And InnoDB is back in this thing... sort of. 2.5 million rows inserted inside a single transaction: 2.45 minutes. I also reran this with the Index specified below and it ran in 3.28 minutes. Our use case may not actually involve this type of scenario so it's of mixed value.

Indexes

Our insert tests were run without an index to slow it down. The inserted records were done in 50 batches of 10,000 batches of 5 records with a number field storing the record number within it's batch. The end result is that the number field will match in 250 records for each number. So a nice ranged query on that column will be a good way to test our search speed. So lets add an index to our number column and rerun our inserts.

Mongo

Adding an index to a collection in MongoDB consists of a php command:

$mongo = new Mongo;
$users = $mongo->selectDb('objects')->selectCollection('users');
$users->ensureIndex(array('number'=>1));

Seeting the key 'number' to 1 creates an ascending index.
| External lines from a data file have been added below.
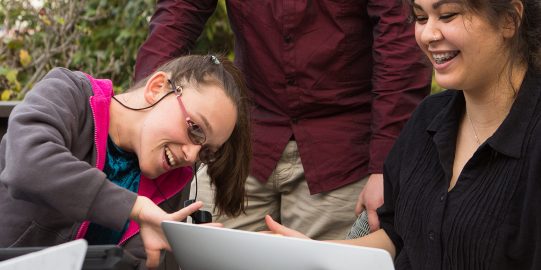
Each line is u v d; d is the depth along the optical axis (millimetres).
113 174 2326
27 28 5125
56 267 1396
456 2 2008
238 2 3080
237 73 2418
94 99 2260
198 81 2262
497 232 2057
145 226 2062
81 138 2242
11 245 2215
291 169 3189
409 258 2275
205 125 2223
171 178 2432
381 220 2502
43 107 2133
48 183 1999
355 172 3145
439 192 2211
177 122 2213
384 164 2467
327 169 3135
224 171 2412
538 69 2098
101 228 2311
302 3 3000
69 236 2248
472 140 2221
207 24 4973
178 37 3127
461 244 2107
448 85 2104
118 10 5098
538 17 2070
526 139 2061
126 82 5078
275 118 3170
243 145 2416
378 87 3020
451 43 2049
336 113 3145
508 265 2061
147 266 2076
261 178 3205
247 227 3297
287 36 3041
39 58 5027
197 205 2072
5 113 2779
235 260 1911
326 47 3045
I've gone ahead and rm'd all the mongo db files so that we get an accurate test.

$mongo = new Mongo;
$users = $mongo->selectDb('objects')->selectCollection('users');
$users->ensureIndex(array('number'=>1));
$animals = array('cat','dog','sugar glider','pigeon','dove');
for ($j=0; $j < 50; $j++) {
    for ($i=0; $i < 10000; $i++) {
        foreach ($animals as $animal) {
            $users->save(array(
                'number' => $i,
                'pet' => $animal,
                'name' => 'Jason Mooberry',
                'email' => 'a@b.com',
            ));
        }
    }
}

With the index on the number column Mongo inserts 2.5 million records in 1.32 minutes. Not bad I guess. Let's see how MySQL does.

MySQL (MyISAM)

I'm sticking with MyISAM for the rest of these tests since I don't care to wait all day for my tests to run and the feature sets match a little better between MongoDB and MyISAM. So I'm just gonna truncate the table and add an index and rerun.

CREATE TABLE `user` (
    `id` int(11) NOT NULL AUTO_INCREMENT,
    `name` varchar(255) CHARACTER SET latin1 DEFAULT NULL,
    `onumber` int(11) DEFAULT NULL,
    `pet` varchar(255) CHARACTER SET latin1 DEFAULT NULL,
    `email` varchar(255) CHARACTER SET latin1 DEFAULT NULL,
    PRIMARY KEY (`id`),
    KEY `user_number_idx` (`onumber`)
) ENGINE=MyISAM DEFAULT CHARSET=utf8
PHP did not change for this test. MySQL handles the insert with roughly the same increase at 3.02 minutes.

Insert Test Breakdown

Here's the breakdown for our insert tests with the various flavors of MySQL and MongoDB. It's a pretty impressive difference on massive inserts.
Type Time
MongoDb without index 55 seconds
MongoDB with single index 1.32 minutes
MySQL InnoDB with logging 18.23 minutes
MySQL InnoDB 9.96 minutes
MySQL InnoDB single transaction 2.45 minutes
MySQL InnoDB single transaction, with single index 3.28 minutes
MySQL MyISAM without index 2.58 minutes
MySQL MyISAM with single index 3.02 minutes
The winner is clear here on inserts. But let's see how MongoDB holds up with Simple Queries, and Relations...
System Setup:

Some VPS setup with 1and1.com with a gig of dedicated ram
Ubuntu 8.04.1 64bit Hardy
Symfony 1.2.9 dev updated repository
MongoDB Linux 64 0.9.9 (mongodb-linux-x86_64-0.9.9.tgz)
Doctrine 1.0.10 (bundled with Symfony)
Apache 2.2.8
PHP 5.3.0 with mysqlnd
MySQL 5.4 with the my.cnf for medium systems
PECL MongoDB package 0.9.4